EPA’s Policy on Environmental Justice for Working with Federally Recognized Tribes and Indigenous Peoples

On April 30, 2014, the United States Environmental Protection Agency (“EPA”) announced a public comment period to obtain input on a revised draft of the EPA policy on environmental justice for working with federal recognized tribes and indigenous peoples. The public comment period runs from May 5 through June 5, 2014. The revised draft is available at http://www.epa.gov/compliance/environmentaljustice/indigenous/index.html.  In addition to the public comment period, EPA will hold a public outreach conference call on the draft policy on Wednesday, May 21, 2014 from 12:30 to 2:00 p.m. Eastern Daylight Time. The conference call, number is 1-866-299-3188, access code 202-564-2576.

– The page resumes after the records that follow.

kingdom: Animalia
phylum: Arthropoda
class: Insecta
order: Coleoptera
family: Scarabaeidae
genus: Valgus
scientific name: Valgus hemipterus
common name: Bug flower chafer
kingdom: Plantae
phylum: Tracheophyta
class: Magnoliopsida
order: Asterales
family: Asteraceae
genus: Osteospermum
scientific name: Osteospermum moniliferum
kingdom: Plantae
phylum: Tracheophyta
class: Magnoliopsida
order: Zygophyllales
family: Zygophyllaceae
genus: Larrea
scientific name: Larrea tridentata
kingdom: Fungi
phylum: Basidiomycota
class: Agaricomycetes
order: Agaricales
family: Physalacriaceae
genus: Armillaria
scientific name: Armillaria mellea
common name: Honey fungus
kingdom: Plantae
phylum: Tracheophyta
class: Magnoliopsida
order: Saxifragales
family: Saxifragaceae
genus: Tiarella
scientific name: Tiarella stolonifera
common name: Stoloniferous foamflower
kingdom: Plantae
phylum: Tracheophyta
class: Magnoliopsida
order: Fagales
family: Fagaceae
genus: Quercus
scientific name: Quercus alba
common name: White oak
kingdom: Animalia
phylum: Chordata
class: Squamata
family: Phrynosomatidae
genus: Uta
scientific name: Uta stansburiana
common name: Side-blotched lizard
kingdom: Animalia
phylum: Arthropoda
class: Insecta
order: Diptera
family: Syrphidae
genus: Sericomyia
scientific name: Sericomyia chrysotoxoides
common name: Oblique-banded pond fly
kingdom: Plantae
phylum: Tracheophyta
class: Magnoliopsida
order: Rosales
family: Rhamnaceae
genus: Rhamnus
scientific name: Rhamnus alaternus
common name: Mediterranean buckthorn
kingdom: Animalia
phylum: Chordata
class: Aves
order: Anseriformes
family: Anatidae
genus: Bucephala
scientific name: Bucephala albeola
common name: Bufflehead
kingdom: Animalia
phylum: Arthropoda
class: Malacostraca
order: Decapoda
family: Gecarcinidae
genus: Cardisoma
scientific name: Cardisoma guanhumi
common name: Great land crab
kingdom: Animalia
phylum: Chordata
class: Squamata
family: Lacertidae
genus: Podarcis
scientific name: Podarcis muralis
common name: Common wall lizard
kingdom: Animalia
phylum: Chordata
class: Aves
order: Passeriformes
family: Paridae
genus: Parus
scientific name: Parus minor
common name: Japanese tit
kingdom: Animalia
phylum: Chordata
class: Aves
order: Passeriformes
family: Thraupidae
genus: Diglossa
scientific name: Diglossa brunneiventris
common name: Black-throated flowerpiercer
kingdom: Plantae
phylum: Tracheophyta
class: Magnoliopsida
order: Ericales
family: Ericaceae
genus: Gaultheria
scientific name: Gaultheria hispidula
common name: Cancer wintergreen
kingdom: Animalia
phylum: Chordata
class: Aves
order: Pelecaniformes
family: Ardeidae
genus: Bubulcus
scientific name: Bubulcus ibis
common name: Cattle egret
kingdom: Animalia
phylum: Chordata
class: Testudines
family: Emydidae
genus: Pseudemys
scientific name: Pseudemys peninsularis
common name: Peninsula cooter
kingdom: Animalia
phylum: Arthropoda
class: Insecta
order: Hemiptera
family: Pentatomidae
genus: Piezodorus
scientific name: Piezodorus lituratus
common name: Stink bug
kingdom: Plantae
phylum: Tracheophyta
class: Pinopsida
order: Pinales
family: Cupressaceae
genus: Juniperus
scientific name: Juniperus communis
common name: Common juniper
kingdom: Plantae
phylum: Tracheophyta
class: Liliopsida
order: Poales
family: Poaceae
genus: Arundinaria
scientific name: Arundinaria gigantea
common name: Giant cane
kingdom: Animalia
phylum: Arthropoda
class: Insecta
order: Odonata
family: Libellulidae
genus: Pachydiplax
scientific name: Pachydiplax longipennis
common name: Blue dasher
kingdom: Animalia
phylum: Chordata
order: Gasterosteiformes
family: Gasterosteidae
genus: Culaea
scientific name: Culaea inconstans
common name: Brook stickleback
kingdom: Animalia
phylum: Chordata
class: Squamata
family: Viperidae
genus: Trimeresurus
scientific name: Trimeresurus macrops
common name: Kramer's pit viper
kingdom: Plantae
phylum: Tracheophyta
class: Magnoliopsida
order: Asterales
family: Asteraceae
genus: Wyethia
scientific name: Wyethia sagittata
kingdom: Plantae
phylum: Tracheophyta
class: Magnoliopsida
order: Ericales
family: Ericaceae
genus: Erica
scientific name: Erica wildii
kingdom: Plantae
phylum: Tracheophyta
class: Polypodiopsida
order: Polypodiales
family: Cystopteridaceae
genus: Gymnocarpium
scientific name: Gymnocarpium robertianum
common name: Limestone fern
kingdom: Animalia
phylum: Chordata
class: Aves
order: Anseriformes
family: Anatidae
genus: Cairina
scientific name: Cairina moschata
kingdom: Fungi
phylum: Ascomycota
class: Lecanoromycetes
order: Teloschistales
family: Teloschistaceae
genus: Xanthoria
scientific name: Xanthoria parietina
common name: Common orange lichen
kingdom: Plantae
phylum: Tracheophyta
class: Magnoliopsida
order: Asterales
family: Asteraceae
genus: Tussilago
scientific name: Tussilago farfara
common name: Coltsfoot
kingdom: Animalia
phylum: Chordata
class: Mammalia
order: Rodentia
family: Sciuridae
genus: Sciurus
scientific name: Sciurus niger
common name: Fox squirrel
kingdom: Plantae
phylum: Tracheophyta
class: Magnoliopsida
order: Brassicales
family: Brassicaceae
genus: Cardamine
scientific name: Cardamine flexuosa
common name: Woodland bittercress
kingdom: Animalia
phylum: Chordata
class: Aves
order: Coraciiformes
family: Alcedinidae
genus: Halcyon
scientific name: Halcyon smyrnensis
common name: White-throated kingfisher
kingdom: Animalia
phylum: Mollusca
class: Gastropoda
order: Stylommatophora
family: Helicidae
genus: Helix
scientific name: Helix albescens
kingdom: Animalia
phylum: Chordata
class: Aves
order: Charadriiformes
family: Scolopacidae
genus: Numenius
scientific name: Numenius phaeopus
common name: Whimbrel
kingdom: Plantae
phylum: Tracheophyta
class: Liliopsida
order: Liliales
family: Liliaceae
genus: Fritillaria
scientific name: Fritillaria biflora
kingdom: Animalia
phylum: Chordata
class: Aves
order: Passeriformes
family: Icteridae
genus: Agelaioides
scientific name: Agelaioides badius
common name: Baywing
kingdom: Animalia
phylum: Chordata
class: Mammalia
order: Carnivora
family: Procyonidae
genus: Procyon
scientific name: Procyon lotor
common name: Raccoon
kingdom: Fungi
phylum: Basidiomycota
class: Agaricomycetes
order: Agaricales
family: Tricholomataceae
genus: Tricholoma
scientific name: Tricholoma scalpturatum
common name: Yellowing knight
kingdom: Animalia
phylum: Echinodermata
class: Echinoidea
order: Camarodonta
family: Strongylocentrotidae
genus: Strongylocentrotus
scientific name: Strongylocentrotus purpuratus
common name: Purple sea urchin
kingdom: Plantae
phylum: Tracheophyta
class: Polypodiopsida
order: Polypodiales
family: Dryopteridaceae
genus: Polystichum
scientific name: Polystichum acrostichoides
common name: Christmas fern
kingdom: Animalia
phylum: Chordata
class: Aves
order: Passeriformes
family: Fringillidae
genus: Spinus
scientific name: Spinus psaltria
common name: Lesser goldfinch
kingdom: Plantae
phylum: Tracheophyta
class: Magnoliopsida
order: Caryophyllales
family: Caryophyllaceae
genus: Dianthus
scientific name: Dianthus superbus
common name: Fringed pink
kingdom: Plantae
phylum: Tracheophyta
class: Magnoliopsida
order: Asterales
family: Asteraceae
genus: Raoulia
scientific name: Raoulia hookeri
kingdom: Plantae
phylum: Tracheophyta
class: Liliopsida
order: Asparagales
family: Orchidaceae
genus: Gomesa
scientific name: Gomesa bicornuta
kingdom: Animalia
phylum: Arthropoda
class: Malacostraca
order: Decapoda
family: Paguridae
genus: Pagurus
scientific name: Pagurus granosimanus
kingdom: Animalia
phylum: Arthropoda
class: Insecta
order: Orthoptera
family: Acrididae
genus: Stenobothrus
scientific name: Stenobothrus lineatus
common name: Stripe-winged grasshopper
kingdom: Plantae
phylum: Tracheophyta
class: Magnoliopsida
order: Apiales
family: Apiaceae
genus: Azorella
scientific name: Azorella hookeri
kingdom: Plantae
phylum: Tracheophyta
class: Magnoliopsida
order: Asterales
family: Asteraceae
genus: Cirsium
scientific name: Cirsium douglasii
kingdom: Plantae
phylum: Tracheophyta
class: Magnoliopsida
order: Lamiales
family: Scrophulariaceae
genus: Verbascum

The proposed policy, developed after two series of tribal consultations and an initial public comment period, consists of seventeen principles.  These principles, “when implemented individually and together” are intended to “help improve the administration of EPA’s programs, support the fair and effective implementation of federal environmental laws, and provide protection from disproportionate impacts and significant risks to human health and the environment.”  Policy at 1.  The Policy declares that, among other principles, EPA will consult “with tribes and provide [] meaningful involvement opportunities for indigenous peoples and others living in tribal areas” and will seek to be “responsive to the environmental justice concerns of tribes, indigenous peoples, and others living in tribal areas.”  Id. at 3, principles 1 and 2.  The Policy further declares that EPA will encourage “as appropriate and to the extent practicable, the integration of Traditional Ecological Knowledge into the Agency’s environmental science, policy, and decision-making processes to understand and address environmental justice concerns and facilitate program implementation.”  Id.  Principle 6.  EPA affirms that it will consider “confidentiality concerns regarding information on sacred sites and cultural resources, consistent with applicable laws, regulations, and policies.”  Id.  Principle 7.  In addition, the policy “recognizes the right of the tribal governments to self-determination and acknowledges the federal government’s trust responsibility to tribes . . . .”  Policy at 4, Principle 8.  EPA declares that it “recognizes and supports the use of federal, tribal and indigenous peoples’ conflict management and dispute resolution processes and tribal and indigenous peoples’ traditional consensus building and decision making practices, as appropriate, to address disputes and potential conflicts.  Policy at 5, Principle 14.